Sergeant Crowley is a respected, 11-year police department veteran, who teaches a course on racial profiling and gave mouth-to-mouth resuscitation to dying Reggie Lewis after the African American Boston Celtics’ star collapsed at the Brandeis University school gym in 1993. His motives are above reproach.
The same cannot be said of President Obama or Professor Gates, both of whom should have reached a better personal plateau by now, and reacted differently: An evolving US citizenry has elected Bam as its first black president, and affirmative action has been good to the likes of Professor Gates who, 25 years ago, prompted a traffic cop to write “attitude: poor” on a ticket he served him.

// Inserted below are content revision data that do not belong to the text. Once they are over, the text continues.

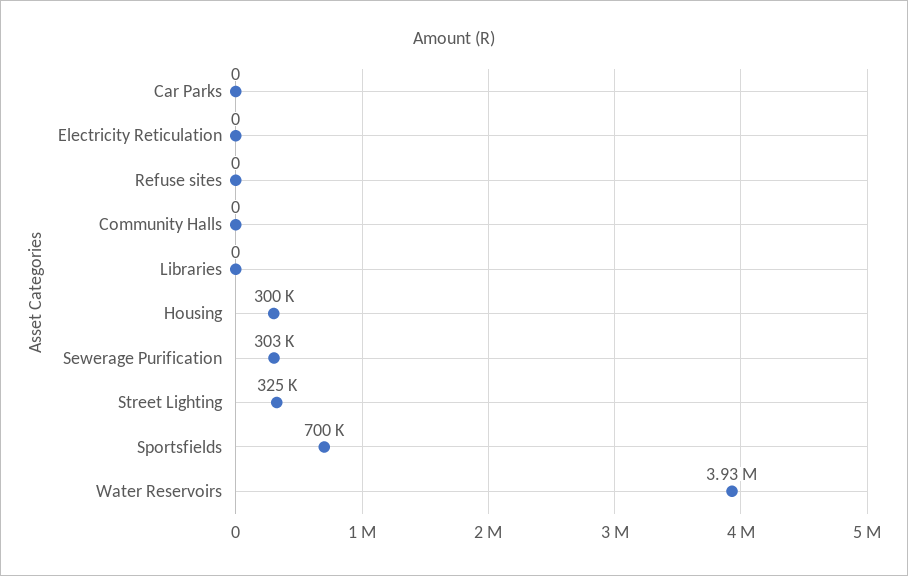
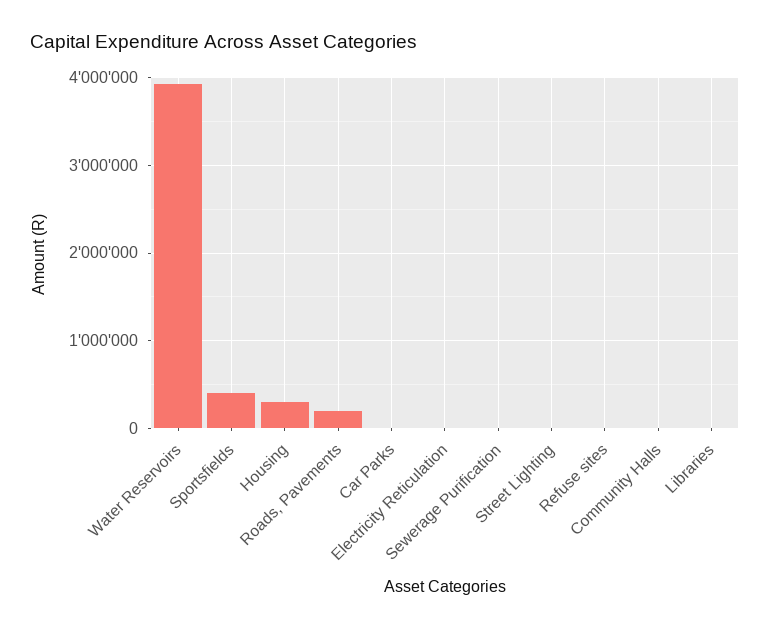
  {
    "Car Parks": 0,
    "Electricity Reticulation": 0,
    "Refuse sites": 0,
    "Community Halls": 0,
    "Libraries": 0,
    "Housing": 300000,
-   "Sewerage Purification": 303000,
+   "Sewerage Purification": 0,
-   "Street Lighting": 325000,
+   "Street Lighting": 0,
-   "Sportsfields": 700000,
+   "Sportsfields": 400000,
-   "Water Reservoirs": 3930000
+   "Water Reservoirs": 3930000,
+   "Roads, Pavements": 200000
  }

Instead of parading a damage-control cocktail hour to give a “teaching” lesson to God knows whom – certainly not Sgt. Crowley – both men should have used the incident and their stature to reach out to their lost younger generation of African Americans, and impress upon them the need to live a lawful life, thus eliminating the scourge of racial profiling. Federal crime statistics cite that homicide is the leading cause of death among black males, ages 15-34. According to the US Justice Department, in the period spanning 1976 to 2005, 94 percent of black victims were killed by blacks.
Professor Henry Gates and President Barack Obama should have first addressed those concerns and their potential for racial profiling before “stupidly” defaming a kind and competent police officer for doing his job properly.